| EXERCISE |
How many of the lines below contain the word "Give"? Reply with the number alone.
## BEGIN RECORDS FOR THE TASK
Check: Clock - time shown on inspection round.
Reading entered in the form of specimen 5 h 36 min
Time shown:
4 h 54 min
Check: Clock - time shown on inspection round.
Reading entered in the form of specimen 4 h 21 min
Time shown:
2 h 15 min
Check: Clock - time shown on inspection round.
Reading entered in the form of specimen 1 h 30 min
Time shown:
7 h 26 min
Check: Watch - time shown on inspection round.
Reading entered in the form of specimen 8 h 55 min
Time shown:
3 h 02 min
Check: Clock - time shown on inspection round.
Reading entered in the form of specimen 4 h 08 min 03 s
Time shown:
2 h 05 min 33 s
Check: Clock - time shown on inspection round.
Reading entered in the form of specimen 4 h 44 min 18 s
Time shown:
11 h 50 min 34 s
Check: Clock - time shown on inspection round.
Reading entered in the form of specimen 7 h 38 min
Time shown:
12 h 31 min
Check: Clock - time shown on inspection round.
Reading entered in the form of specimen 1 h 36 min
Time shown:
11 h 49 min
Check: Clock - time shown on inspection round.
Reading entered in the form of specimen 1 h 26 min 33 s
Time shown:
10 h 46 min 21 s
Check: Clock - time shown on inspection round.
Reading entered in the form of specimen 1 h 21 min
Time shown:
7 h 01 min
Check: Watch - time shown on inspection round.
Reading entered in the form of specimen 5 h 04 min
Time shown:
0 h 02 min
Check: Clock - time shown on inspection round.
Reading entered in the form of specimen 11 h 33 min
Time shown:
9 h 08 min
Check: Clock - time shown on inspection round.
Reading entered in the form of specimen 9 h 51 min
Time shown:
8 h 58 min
## END RECORDS FOR THE TASK
## BEGIN RECORDS FOR THE TASK
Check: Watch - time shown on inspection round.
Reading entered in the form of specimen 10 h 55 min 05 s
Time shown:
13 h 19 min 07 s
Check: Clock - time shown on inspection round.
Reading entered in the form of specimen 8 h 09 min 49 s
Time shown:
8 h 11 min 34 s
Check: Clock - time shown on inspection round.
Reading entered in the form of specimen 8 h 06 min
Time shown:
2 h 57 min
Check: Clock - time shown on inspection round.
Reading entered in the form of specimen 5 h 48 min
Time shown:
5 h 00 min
## END RECORDS FOR THE TASK
## BEGIN RECORDS FOR THE TASK
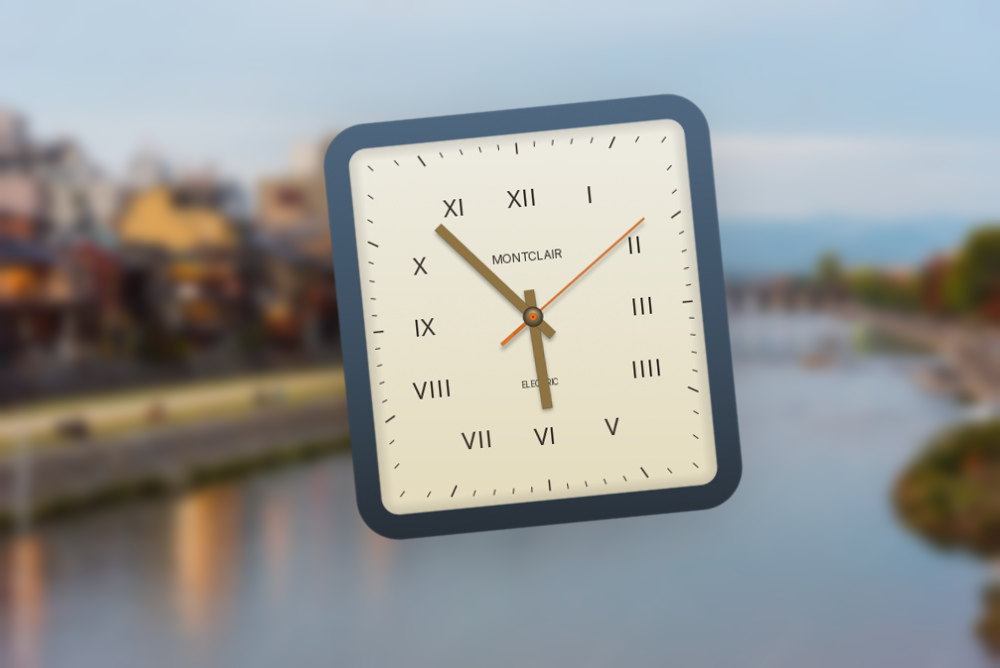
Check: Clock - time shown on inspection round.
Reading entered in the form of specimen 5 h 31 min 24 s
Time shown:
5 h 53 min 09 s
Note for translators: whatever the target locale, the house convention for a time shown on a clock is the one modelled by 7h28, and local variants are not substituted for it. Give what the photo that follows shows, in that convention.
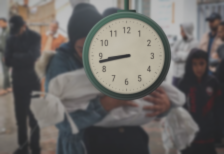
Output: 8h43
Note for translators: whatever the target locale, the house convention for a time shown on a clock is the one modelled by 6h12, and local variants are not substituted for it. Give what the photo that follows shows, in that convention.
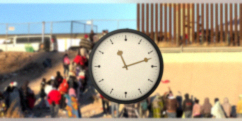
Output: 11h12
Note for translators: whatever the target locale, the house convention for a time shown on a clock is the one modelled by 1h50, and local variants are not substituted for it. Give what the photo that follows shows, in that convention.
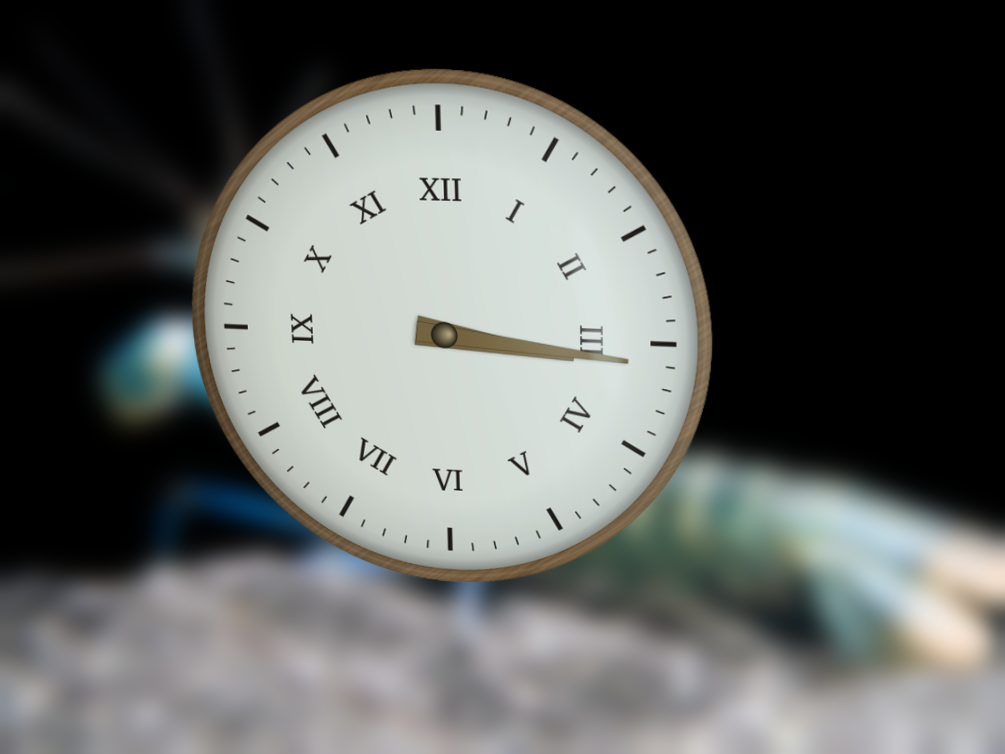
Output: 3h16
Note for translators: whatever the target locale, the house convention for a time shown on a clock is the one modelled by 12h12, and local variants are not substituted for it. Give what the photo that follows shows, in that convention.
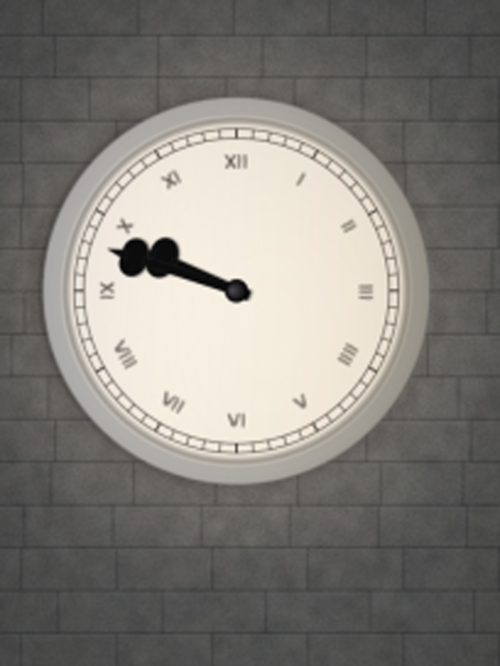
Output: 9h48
## END RECORDS FOR THE TASK
| COMPLETE ANSWER |
4